"""

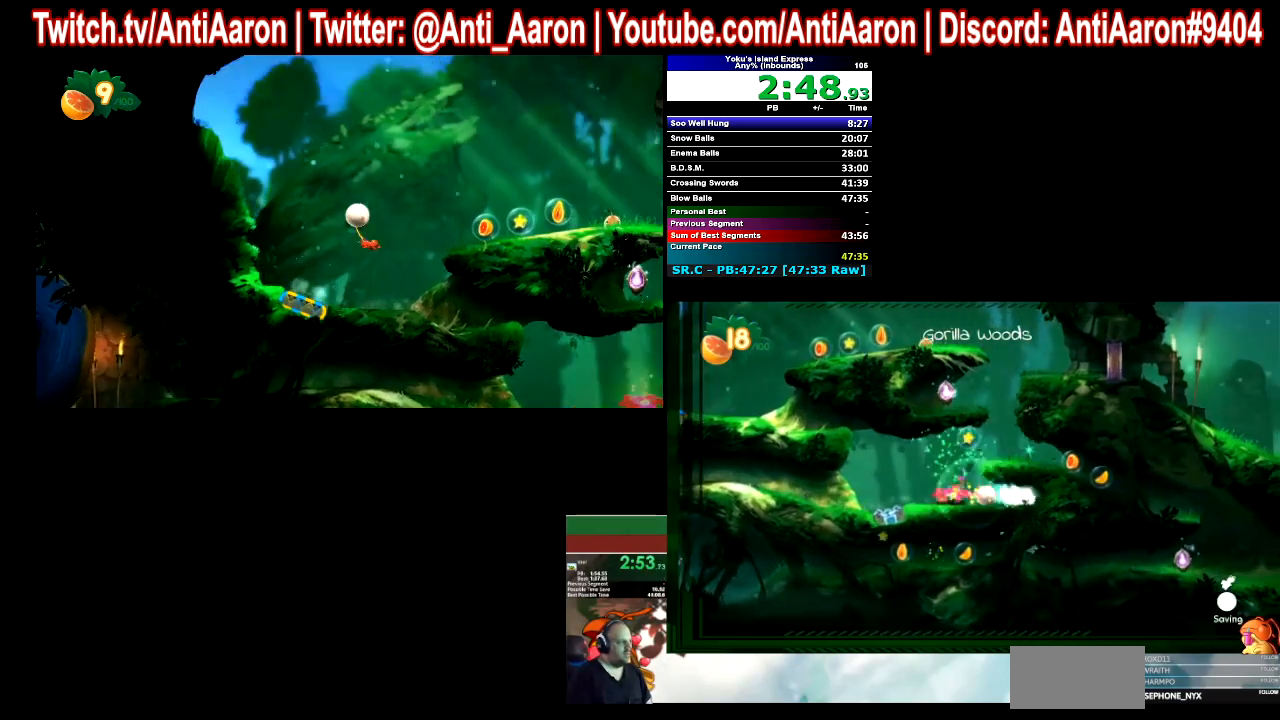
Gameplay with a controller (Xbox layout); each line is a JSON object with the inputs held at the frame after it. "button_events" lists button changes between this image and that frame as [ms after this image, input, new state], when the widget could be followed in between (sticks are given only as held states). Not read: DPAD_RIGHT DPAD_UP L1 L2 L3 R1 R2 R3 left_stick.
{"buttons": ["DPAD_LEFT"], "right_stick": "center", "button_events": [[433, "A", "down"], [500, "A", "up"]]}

"""
"""

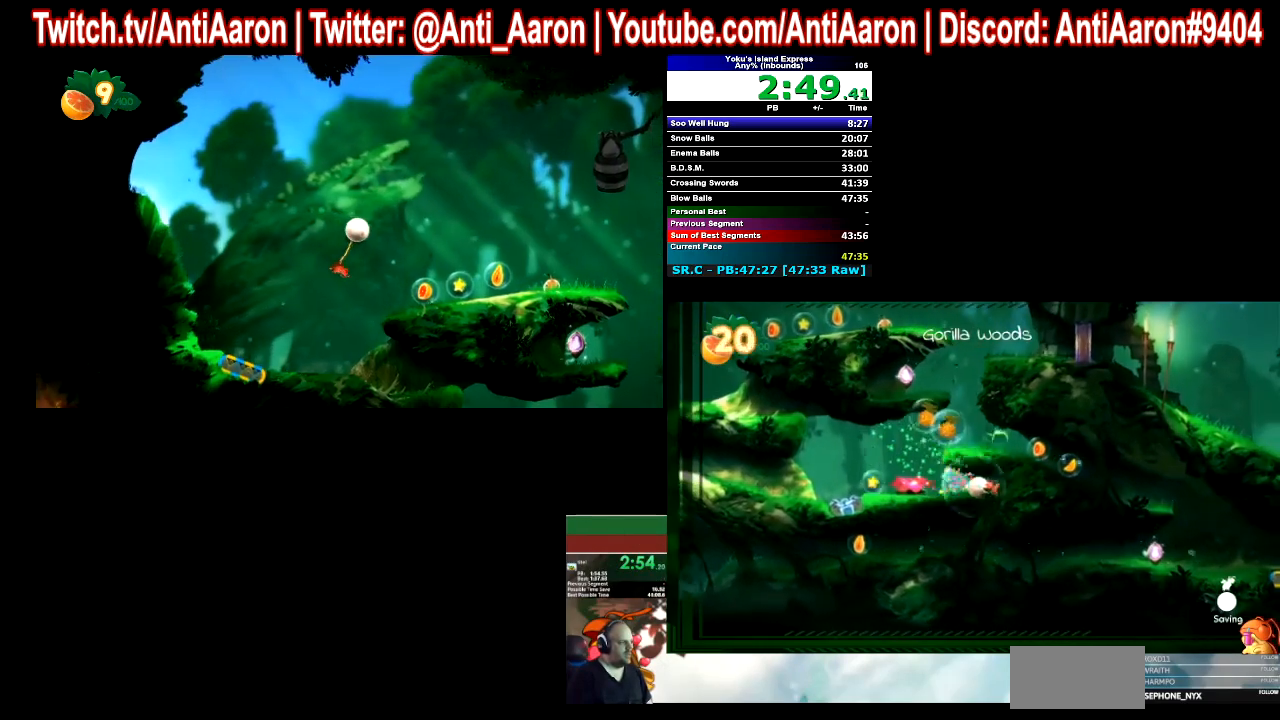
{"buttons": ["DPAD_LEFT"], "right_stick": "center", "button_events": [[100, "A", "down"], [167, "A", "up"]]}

"""
"""

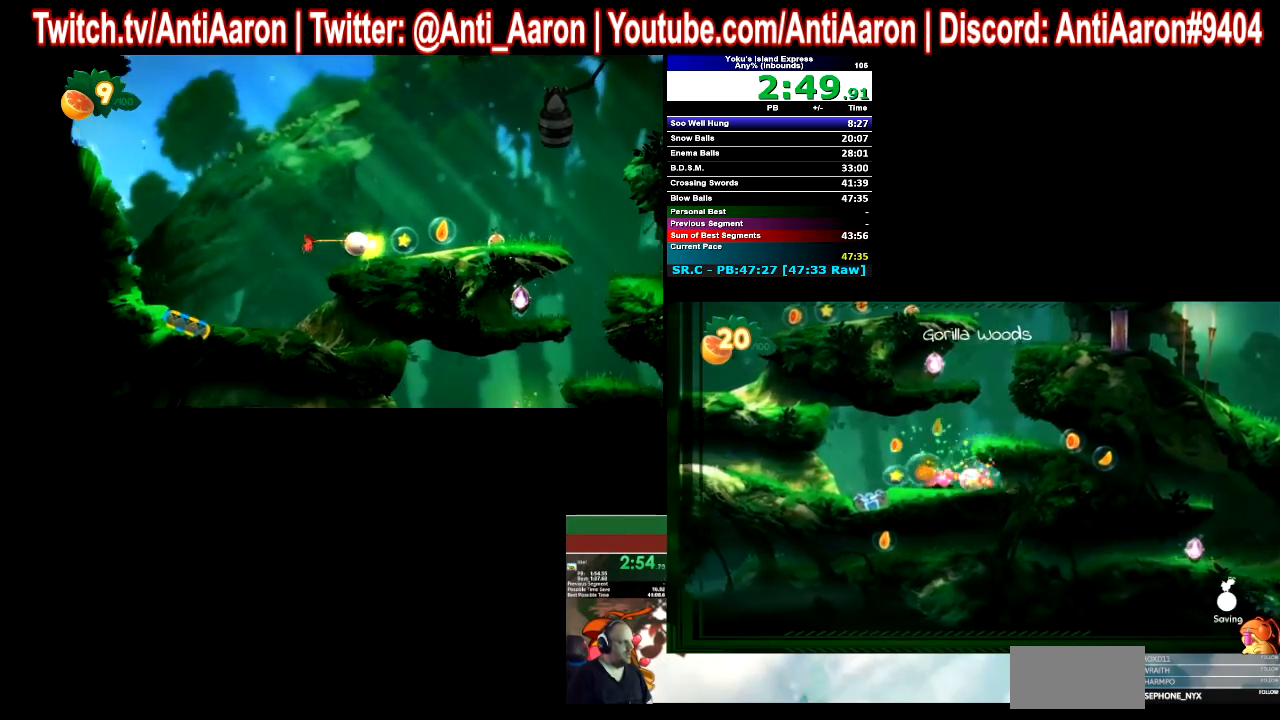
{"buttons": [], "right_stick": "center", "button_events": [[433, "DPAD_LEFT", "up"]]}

"""

§ **REQUIRED ACTION**:
Scan the material above. Extract every line in which the word "buttons" occurs.

§ **ANSWER TO THIS EXERCISE**:
{"buttons": ["DPAD_LEFT"], "right_stick": "center", "button_events": [[433, "A", "down"], [500, "A", "up"]]}
{"buttons": ["DPAD_LEFT"], "right_stick": "center", "button_events": [[100, "A", "down"], [167, "A", "up"]]}
{"buttons": [], "right_stick": "center", "button_events": [[433, "DPAD_LEFT", "up"]]}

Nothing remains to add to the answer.